Given this change, how does the calculation proceed? First, verify that the two eigenvectors you're given really are eigenvectors with eigenvalue 1. There are some tricks that help with this. Personally, I rewrote the first eigenvector (for example) as $$ (I\otimes H)(|01\rangle+|10\rangle)/\sqrt{2}. $$ Then I applied $U$ to this, and noted that:

1. if I commute Hadamard through controlled-not, it changes into controlled-phase
2. if I commute Hadamard through $S(\theta)$, I have $S(\theta)H=HS(-\theta)$ because $HYH=-Y$.
3. $S(\theta)\otimes S(-\theta)(|01\rangle+|10\rangle)=(|01\rangle+|10\rangle)$.

So, let's assume we know that two of the eigenvalues of $U$ are 1. What are the others? We can easily calculate that $\text{det}(U)=1$ since $\text{det}(S)=1$. This means that our other two eigenvalues are of the form $e^{\pm i\alpha}$ since this is the only way they can multiply together to give 1. Then we calculate the trace, which is equal to the sum of the eigenvalues: $$ 2+2\cos\alpha=4\cos^4\theta $$ (I just brute-forced this in Mathematica.) This is just the same as $$ 4\cos^2\frac{\alpha}{2}=4\cos^4\theta. $$ Since we're looking for $\pm\alpha$ solutions. Taking the square root leaves us where you need to be.

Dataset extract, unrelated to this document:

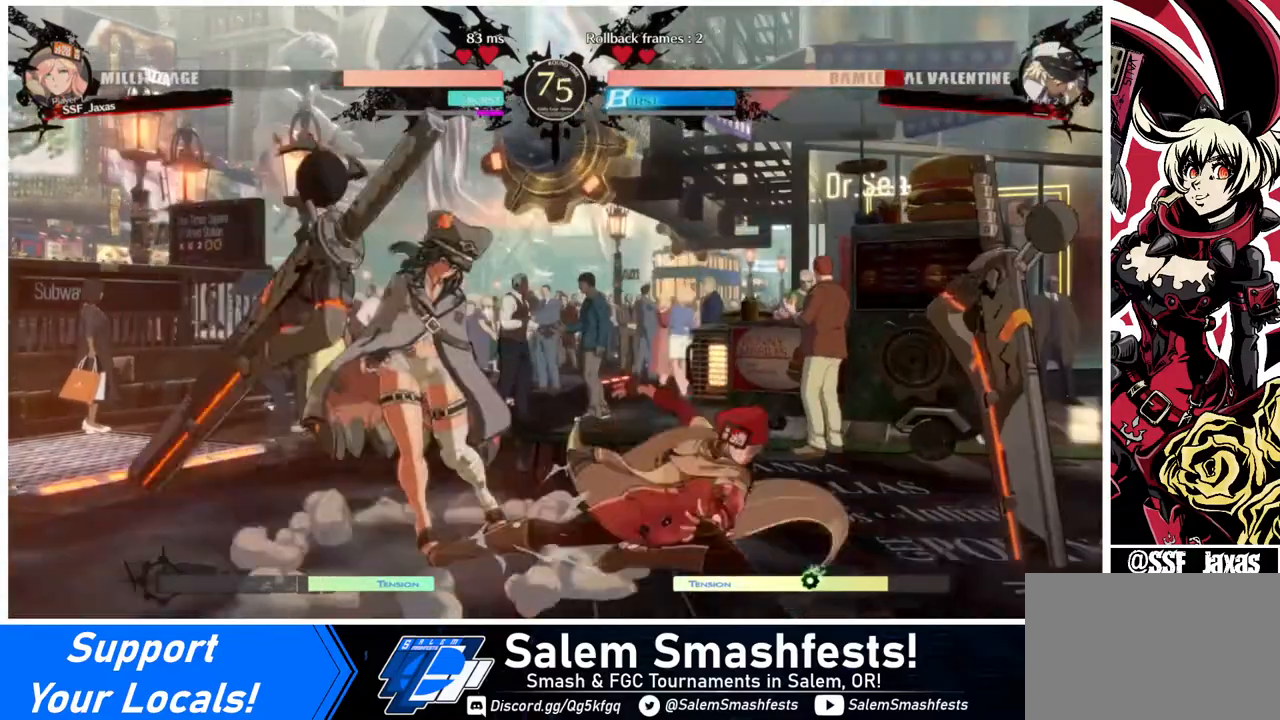
{"buttons": ["DPAD_LEFT"], "events": [[120, "R2", "up"], [200, "DPAD_DOWN", "up"], [360, "DPAD_DOWN", "down"], [400, "DPAD_DOWN", "up"], [400, "DPAD_LEFT", "down"]]}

The second eigenvector: If you look at the second stated eigenvector, it only appears to be a 1-qubit state. So there must be another typo. I believe it should be $$ \sin(\theta)|0\rangle|-\rangle-|1\rangle(\sin(\theta)|+\rangle+2\cos(\theta)|-\rangle) $$

---

Here are the calculations I did in Mathematica. First, define the matrix and verify the first eigenvector (should give all-zeros vector):

rootU = KroneckerProduct[{{Cos[q], -Sin[q]}, {Sin[q], 
      Cos[q]}}, {{Cos[q], -Sin[q]}, {Sin[q], Cos[q]}}].{{1, 0, 0, 
     0}, {0, 1, 0, 0}, {0, 0, 0, 1}, {0, 0, 1, 0}};
U = rootU.rootU;
(U - IdentityMatrix[4]).{1, -1, 1, 1} // FullSimplify

The problem is if you just ask it to solve for the two eigenvectors of +1 eigenvalue, it doesn't know how to pick them within the degenerate subspace. So, we help. Remove the one eigenvector we already know about, so that there is only one eigenvalue of 1:

V = U - {{1, -1, 1, 1}, -{1, -1, 1, 1}, {1, -1, 1, 1}, {1, -1, 1, 1}}/
    4;
-(Sin[q] - 2 Cos[q]) Eigenvectors[V, 1] // FullSimplify

The form of the other two eigenvalues does not seem to drop out nicely, which is why I went the direction I did to reproduce the results of the paper.